One well-established concept is to think of IT operating expense as either (1) sustain and maintain or (2) invest (strategic, innovation, R&D). Many institutions have a pretty good idea what the ratio is between these two alternatives. For underinvested institutions the ratio for sustain and maintain could well be 85 percent to 90 percent. Aggressive investing institutions have a much lower S&M ratio that falls below 70 percent. But before deliberating any further on the right ratio for any institution, each one can benefit by thinking about all of its IT assets, solutions, staff, etc., in the context of an IT portfolio. This can be constructed by allocating what IT does for the institution into four basic components: infrastructure, transactions, information, and innovation. Management should have a good view of what sits in each component and a solid understanding of the costs.
Infrastructure covers a range of needs from data centers and networks that are foundational to running the institution. Also included in infrastructure are applications that are shared across many to most end users, such as e-mail and intranet portal(s). Transactions covers the wide range of business transactions involving customers, accounts, and other third parties involved in transactions. Information relates to making decisions, analytics, compliance, and gathering the necessary data to do so. Innovation is about making investments, including in one of the first three components or in new or significantly enhanced capabilities. Readers of BS&T's e-newsletter get a steady diet of some innovation initiatives and there is no shortage of established and start-up vendors that want to engage institutions with their latest capabilities. Rather than just look at innovation separate from the rest of the three components, a healthier perspective is to look at all the priorities across all components that need to be considered.

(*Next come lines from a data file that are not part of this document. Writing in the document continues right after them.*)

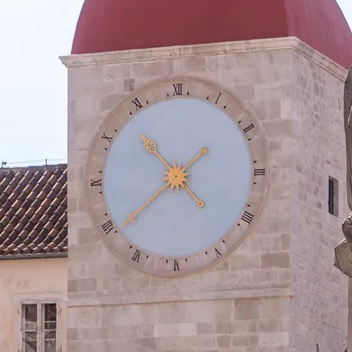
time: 10:38
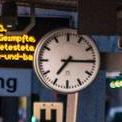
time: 7:15
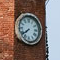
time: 7:39
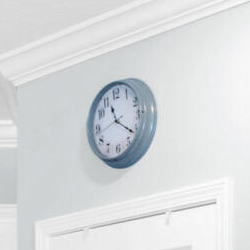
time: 11:21
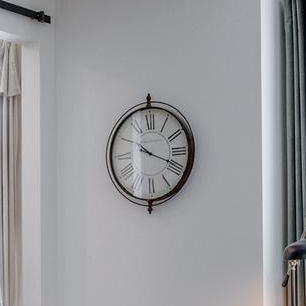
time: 10:18
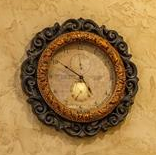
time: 4:50
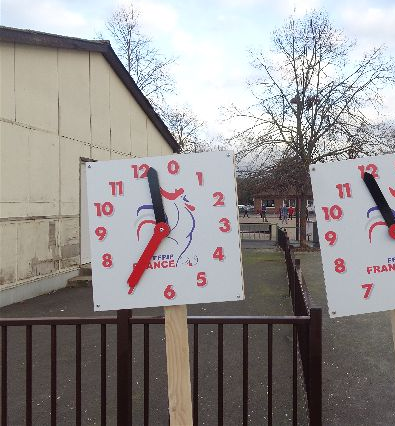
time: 11:35
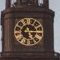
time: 5:14
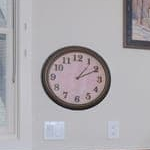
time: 1:10
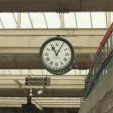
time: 11:04
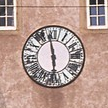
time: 5:58
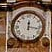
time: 12:16
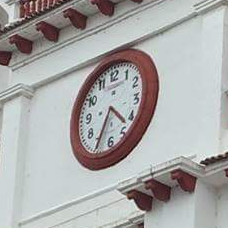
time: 4:34
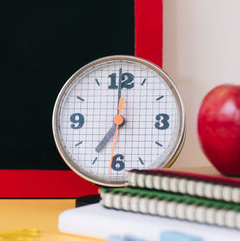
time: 7:00
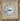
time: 9:42
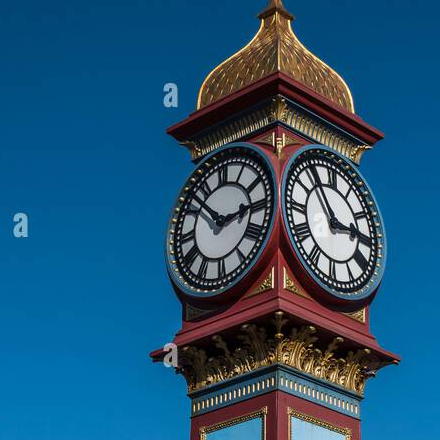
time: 2:52
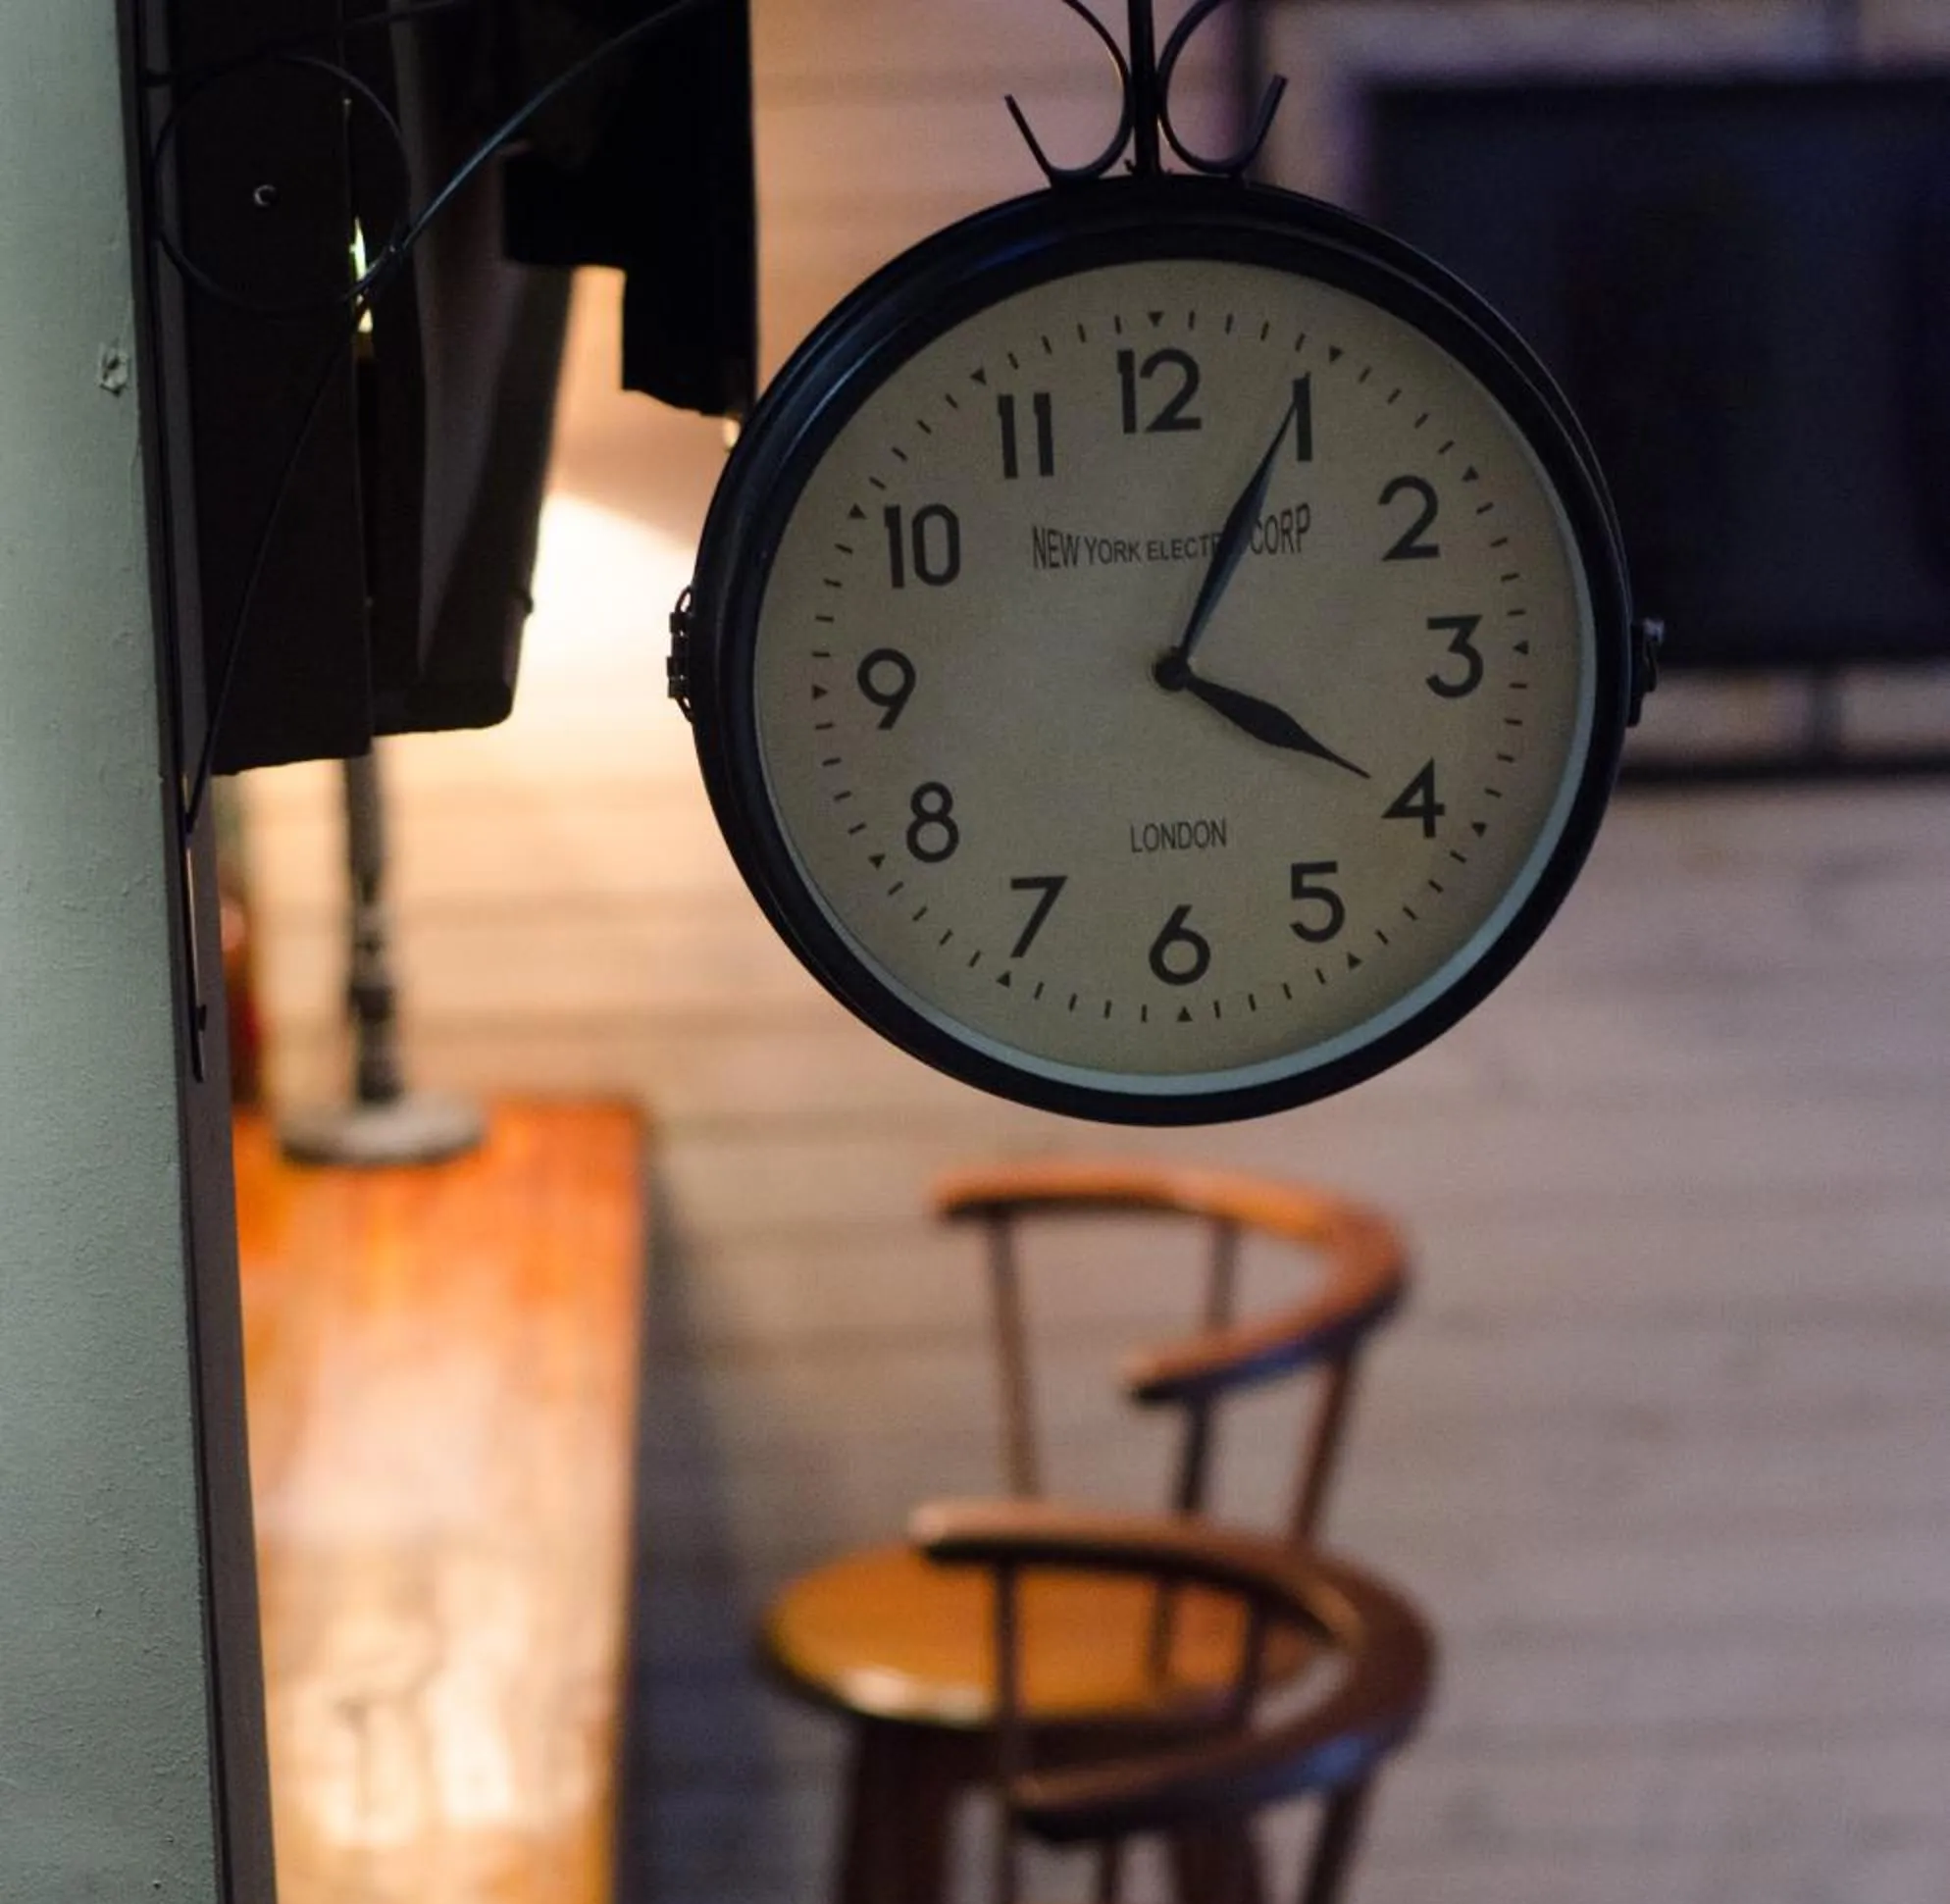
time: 4:04
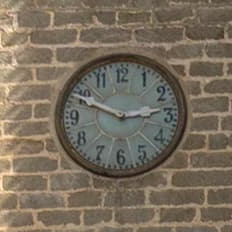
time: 2:49
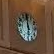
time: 5:59
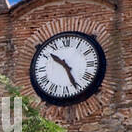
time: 10:26
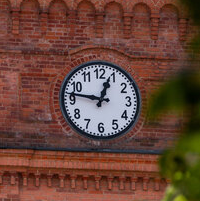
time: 12:46
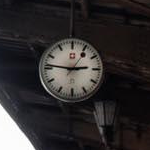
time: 2:46
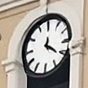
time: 12:20
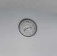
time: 8:12
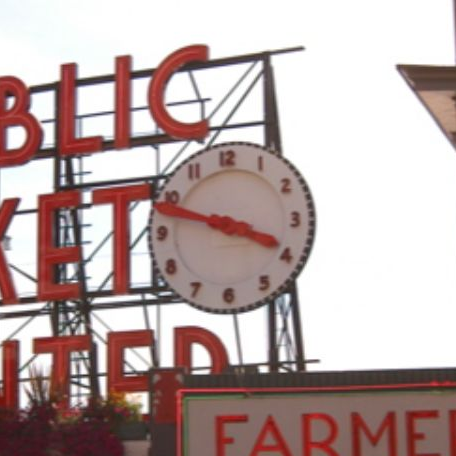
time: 3:48
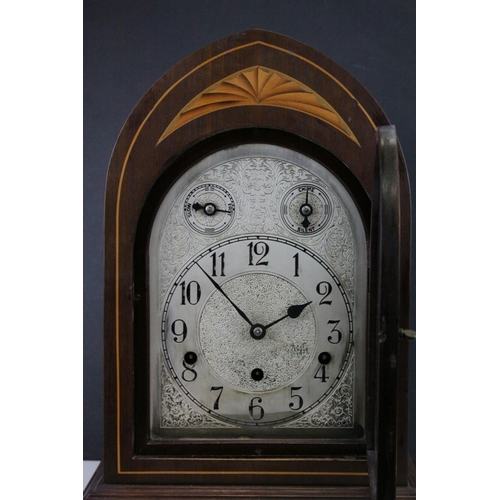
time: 1:52
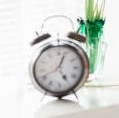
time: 5:03
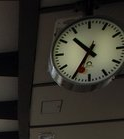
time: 10:35
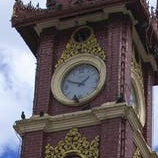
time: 1:49
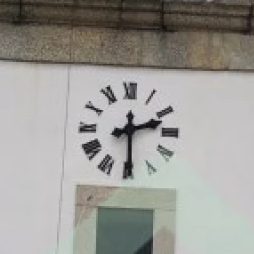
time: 2:29
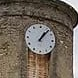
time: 1:06
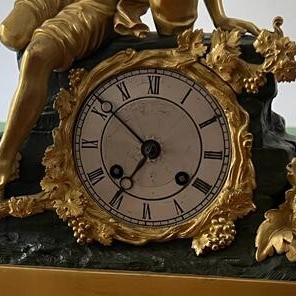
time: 6:51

Once the portfolio is identified, then the business and IT teams need to roll up their sleeves and get serious about how to move their institution forward. Careful consideration of any projects (in whatever component) that constitute a new or improved capability should be rigorously examined for any possible improvement(s), such as reducing the time or tasks needed to complete any process. Ultimately, this type of effort will lead to tangible benefits -- which are critical to building for the future. One institution's efforts lead to identifying how many fewer keystrokes were needed to board accounts and complete more time-consuming transactions. At 15 minutes per account and three to five minutes faster for longer transactions, better customer experiences occur, staff becomes more productive and yes, the institution has taken an important step forward.
At the end of August, my column focused on "Smart IT Decisions Matter," which is relevant to this column. The annual "prioritize and budget" process should make a difference to every institution's future. If the process is grind it out, crunched line by line, then an important management moment will have been missed. However, there are a number of examples where bank management teams get the value of this process and leverage it so successfully they create competitive advantages and build market-leading franchises. And, the process never stops -- a constant review of progress against plan is part of the journey for every successful institution. Good luck preparing for a challenging 2011.
Bill Bradway, founder and managing director of Bradway Research LLC, analyzes the business strategies and IT investments of US banks and credit unions.